■ Quoted passage ■
◇ ◇ ◇ ◇ ◇
Due to all these roles played by the house in people’s lives and their intricate civilizational pursuits, the Qur’an often refers to the house and housing phenomena in the various contexts of highlighting the civilizational achievements or failures of some past communities and nations. It was apt to do so in view of the fact that their houses and everything that could be related to them, one way or another, unambiguously exemplified their achievements or failures.
About the material prosperity of Thamud, the people of Prophet Salih, for which they failed to be grateful and which was the chief cause for their rejection of Prophet Salih, Allah says: “And to Thamud (We sent) their brother Salih. He said: O my people, serve Allah, you have no god other than Him; clear proof indeed has come to you from your Lord; this is (as) Allah's she-camel for you — a sign, therefore leave her alone to pasture on Allah's earth, and do not touch her with any harm, otherwise painful chastisement will overtake you. And remember when He made you successors after Ad and settled you in the land — you make mansions on its plains and hew out houses in the mountains — remember therefore Allah's benefits and do not act corruptly in the land, making mischief.” (al-A’raf, 73-74)
And about their demise, Allah says, again referring to their houses: “Then the earthquake overtook them, so they became motionless bodies in their homes.” (al-A’raf, 78)
The houses of the rebellious people of Thamud served as the symbol of their material prosperity. However, they also served as the basis and center of their misdeeds and so the bastion of their unbelief and repudiation of Prophet Salih and his message. Hence, it was proper that they met their unhappy end right inside their houses so that the spiritual lessons in history and human society for succeeding generations become clearer and more persuasive.
◇ ◇ ◇ ◇ ◇
■ Provided information ■
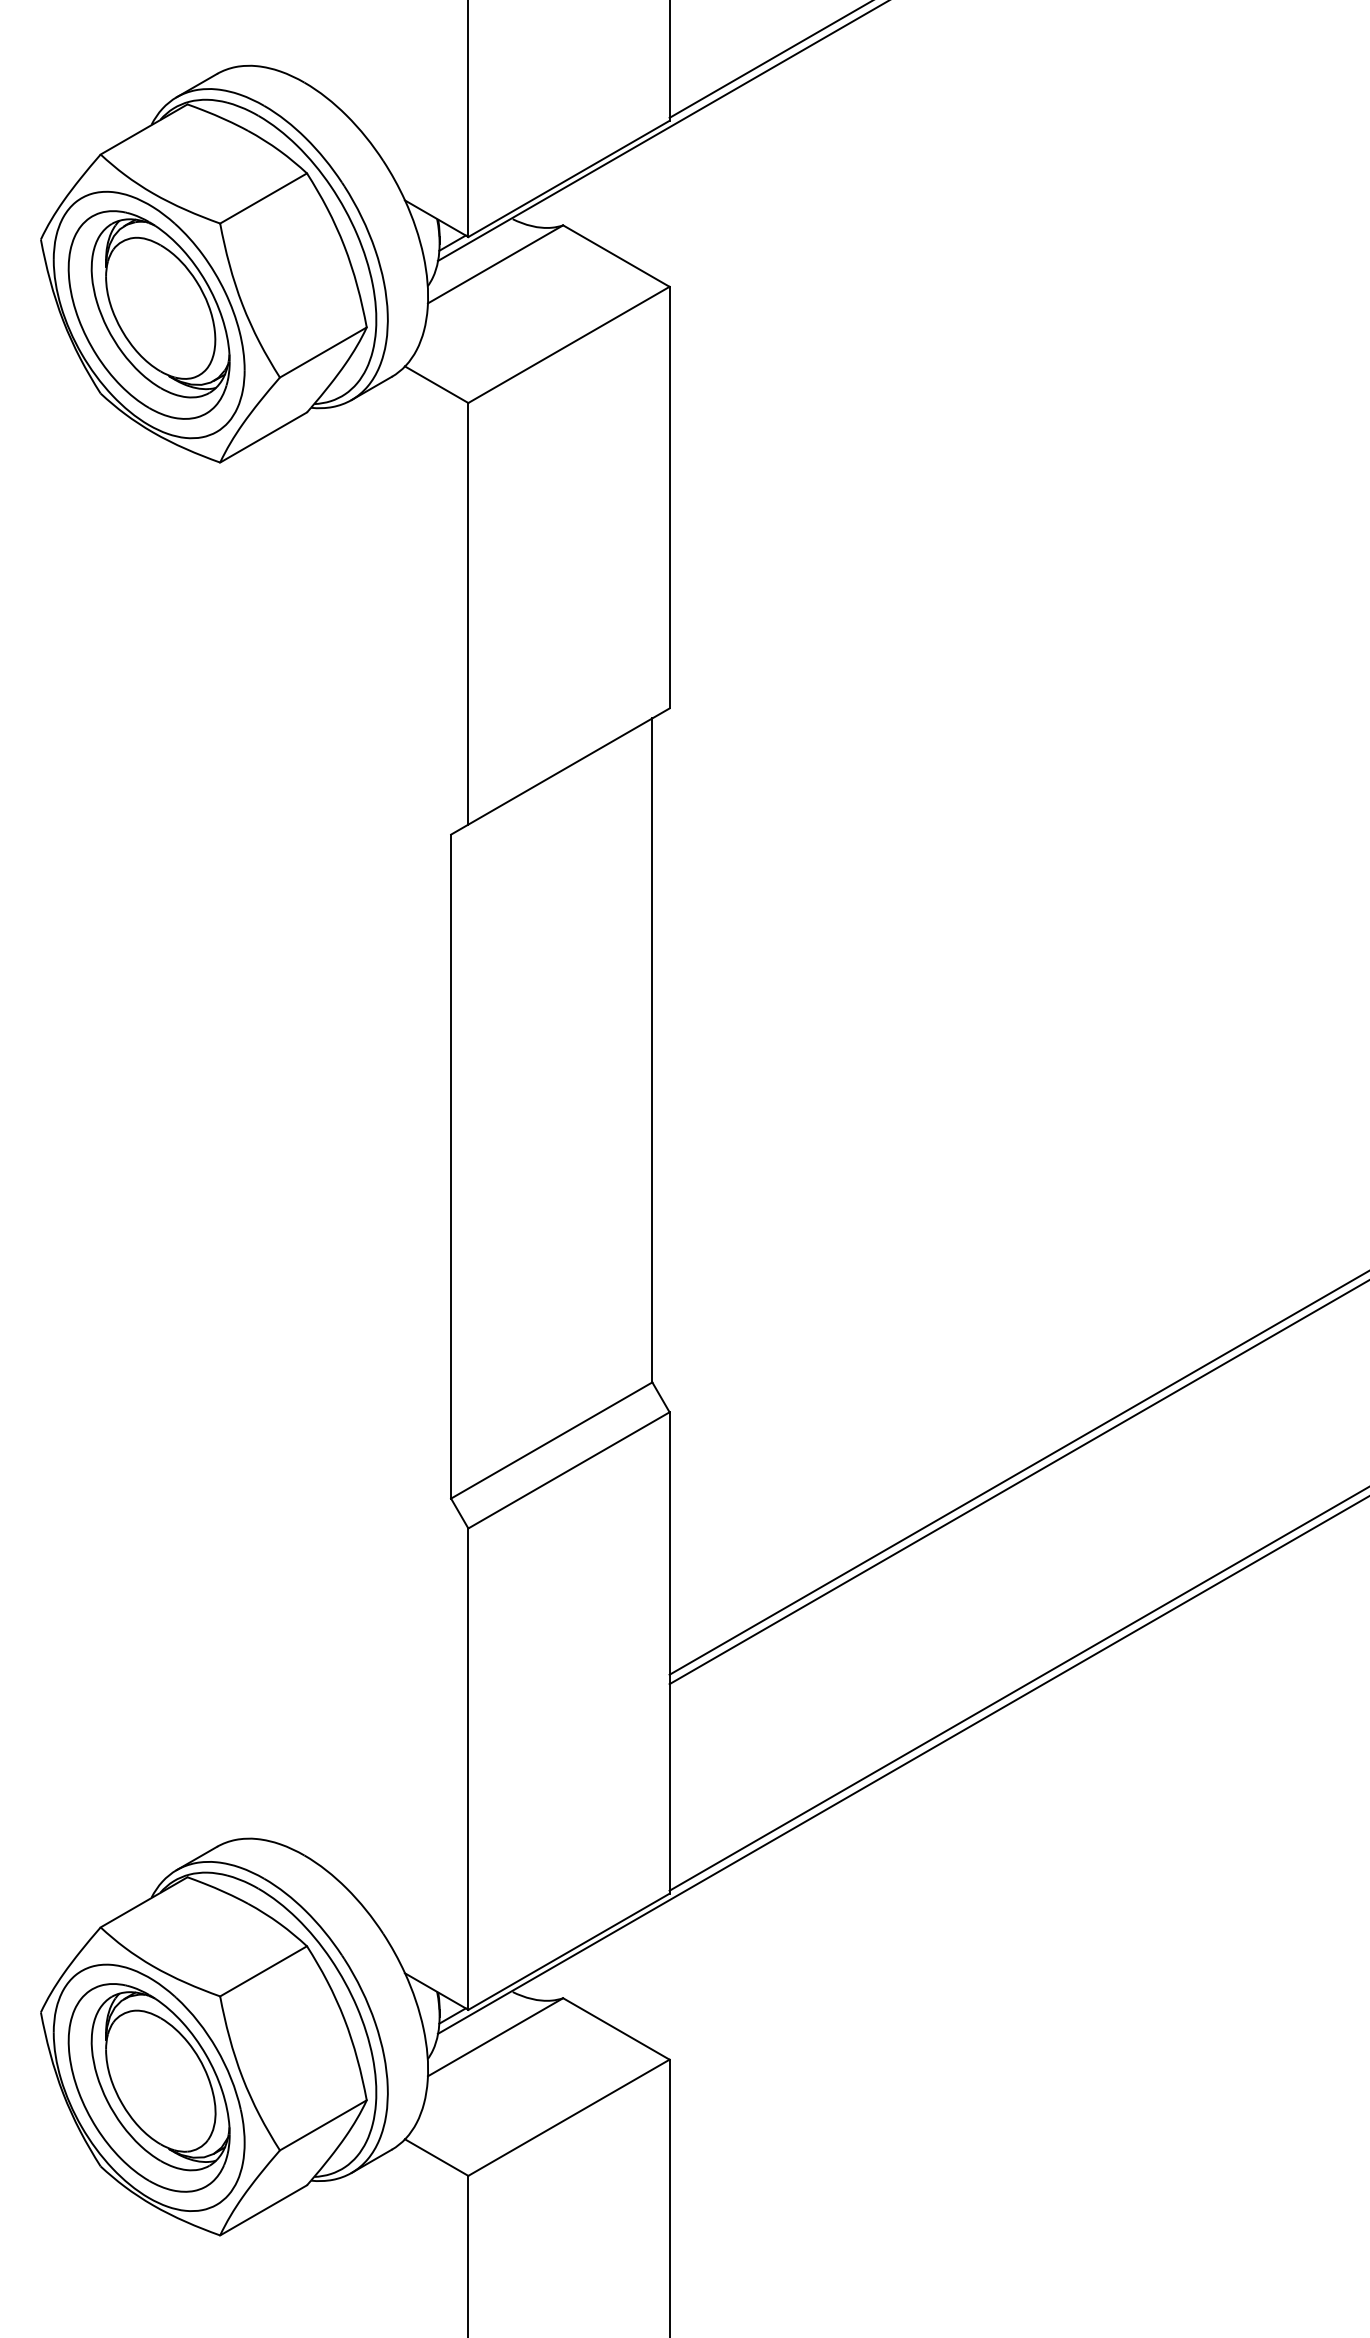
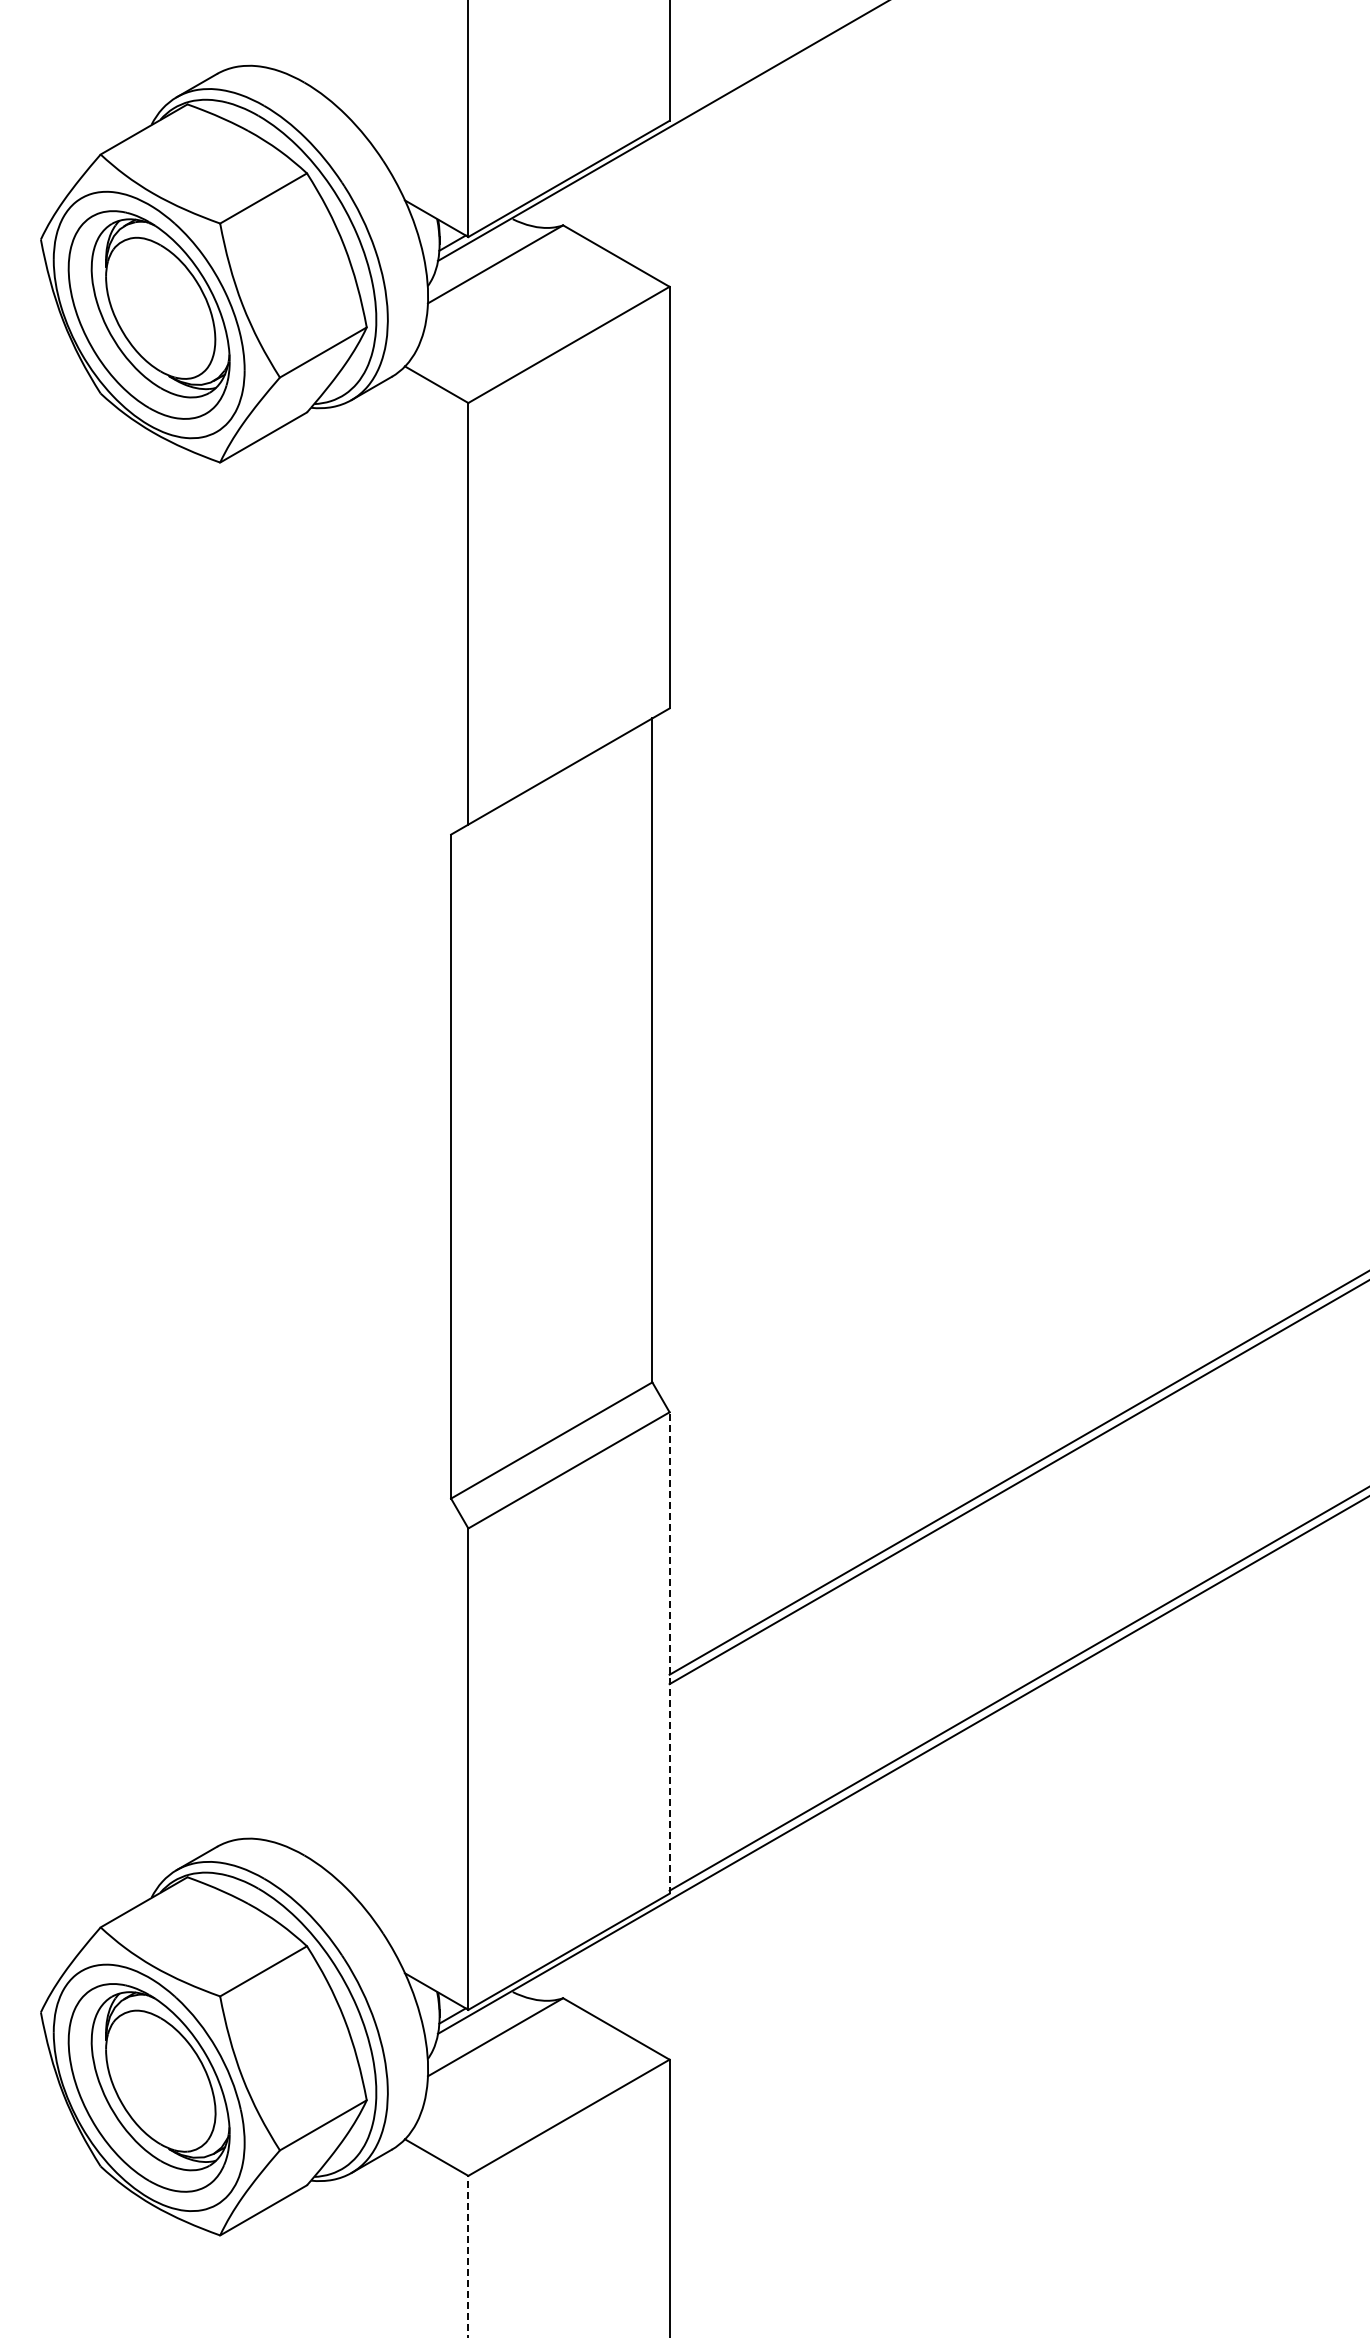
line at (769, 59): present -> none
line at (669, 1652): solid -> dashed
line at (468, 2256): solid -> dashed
◇ ◇ ◇ ◇ ◇
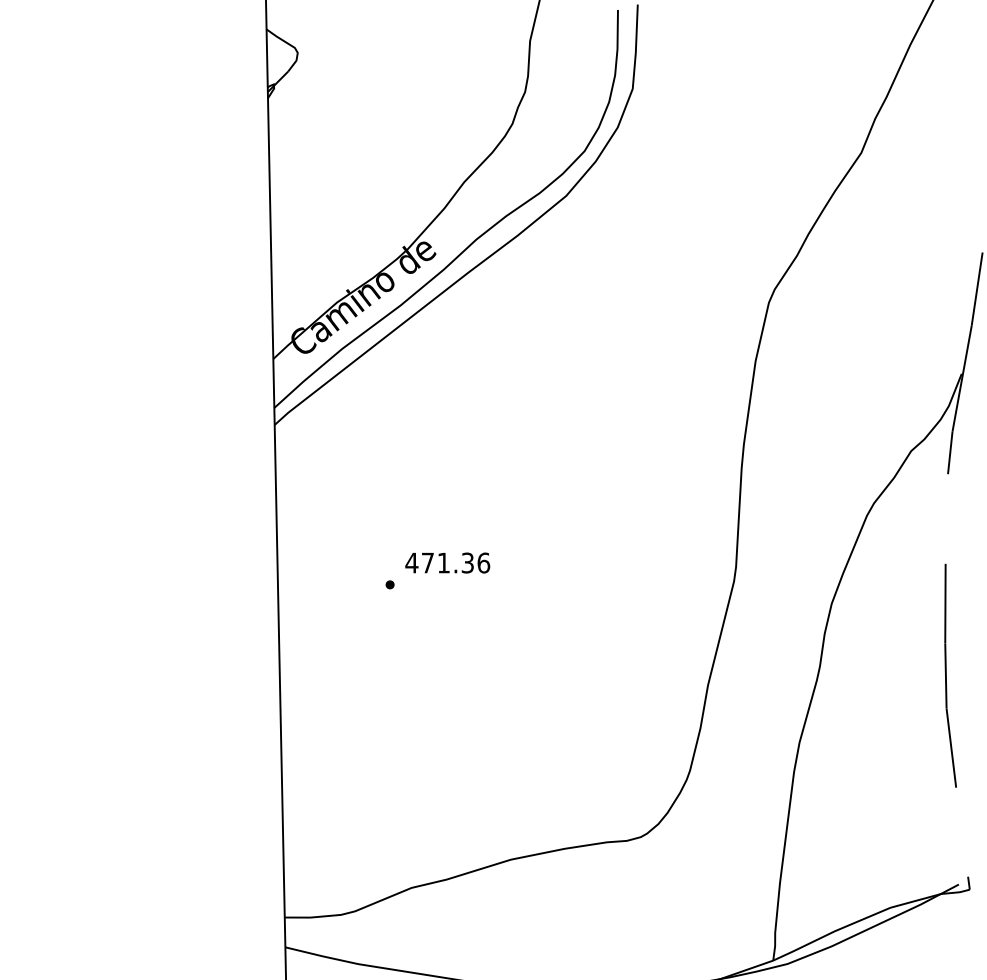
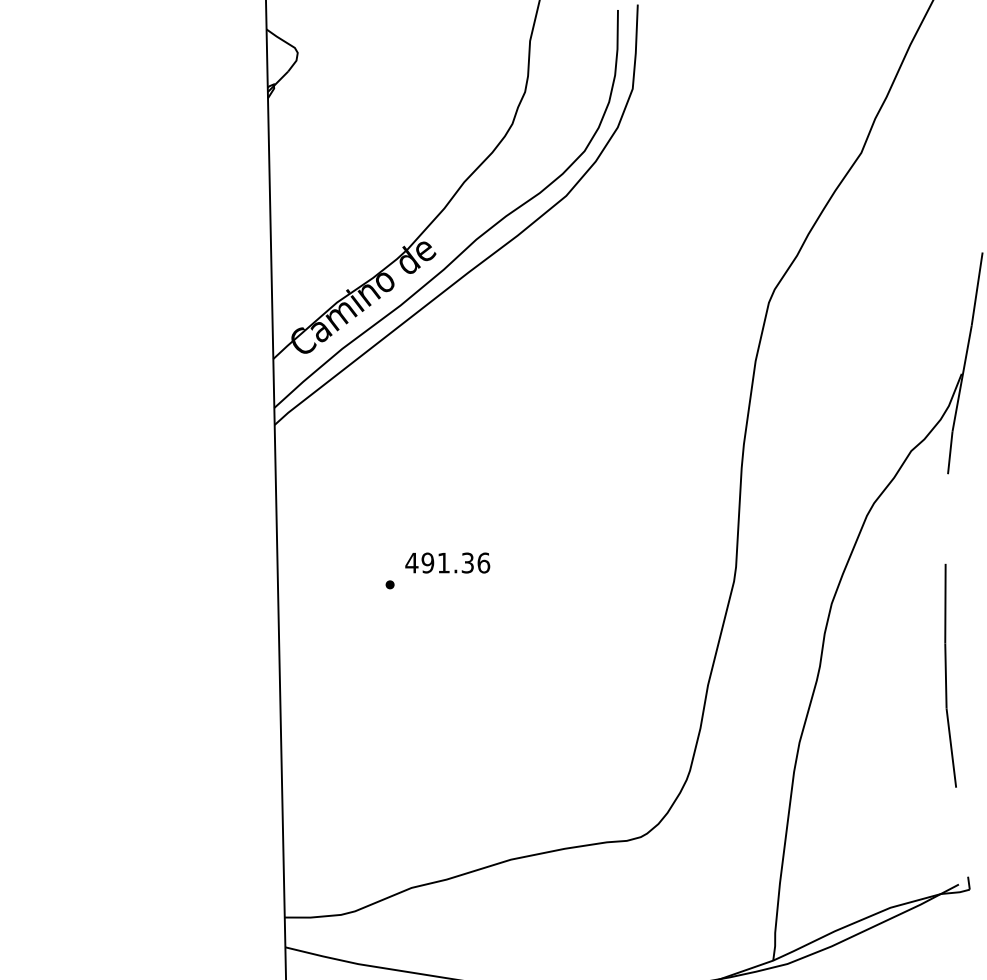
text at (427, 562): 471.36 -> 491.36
◇ ◇ ◇ ◇ ◇
■ Set problem A ■
Print everything in the Thamud passage from "Due to all these" down to "achievements or failures.".
■ Set problem B ■
List every instruction that Salih gives his people in the speech quoted in the Thamud passage, in the order they appear.

■ Complete answer A ■
Due to all these roles played by the house in people’s lives and their intricate civilizational pursuits, the Qur’an often refers to the house and housing phenomena in the various contexts of highlighting the civilizational achievements or failures of some past communities and nations. It was apt to do so in view of the fact that their houses and everything that could be related to them, one way or another, unambiguously exemplified their achievements or failures.

■ Complete answer B ■
1. Serve Allah.
2. Leave her alone to pasture on Allah's earth.
3. Do not touch her with any harm.
4. Remember when He made you successors after Ad and settled you in the land.
5. Remember Allah's benefits.
6. Do not act corruptly in the land, making mischief.